Photo by Jordan Witt

In an ideal world, Mother’s Day would be an exalted holiday for all. For some of us, it’s a conflicted day.
 
Maybe we had a discordant relationship with our mother, or we have a strained relationship with our child, or co-parent.  Maybe we didn’t get to be mothers and we wanted to be. And the list of ways this day can be painful goes on..
 
In an ideal world also, people of all kinds who are parents would encompass all the parenting skills and attributes necessary.  (Clearly, parents are human and understandably won’t!) 

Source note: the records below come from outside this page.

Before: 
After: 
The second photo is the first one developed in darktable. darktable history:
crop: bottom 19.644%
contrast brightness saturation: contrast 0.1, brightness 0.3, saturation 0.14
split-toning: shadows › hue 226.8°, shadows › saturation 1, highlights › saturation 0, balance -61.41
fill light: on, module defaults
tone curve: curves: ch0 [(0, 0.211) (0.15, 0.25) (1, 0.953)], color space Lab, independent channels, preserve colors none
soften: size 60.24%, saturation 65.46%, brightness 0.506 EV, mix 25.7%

Mothering is traditionally aligned with the feminine parental qualities of nurturance, soothing, and comforting.  I ask us today to be our own best mother.  A primary lesson under my teacher Katherine Woodward Thomas, and what is confirmed in my mental health counseling studies, is that wholeness and health is achieved when we learn to do for ourselves what our parents couldn’t do for us. 
 
Today I hope you take a moment to give yourself the nurturance, soothing, and comforting that you deserve—and you do deserve it.  We all do.  We live in a patriarchy– many of us learn the (traditionally) masculine parenting skills of protection and provision thanks to patriarchy.
 
Learning how to self-nurture and self-soothe can be challenging, especially if we had no one model these.  …In the words of Ani DiFranco, we live in a world that is increasingly “not so soft”. 
 
So be soft to yourself today—and every day. Do for yourself what our larger culture likely doesn’t do and maybe your parents couldn’t do for you.  That’s where the healing is. And maybe the grace.
 
Happy Mother’s Day to us all—with noted gratitude to our Mother Earth.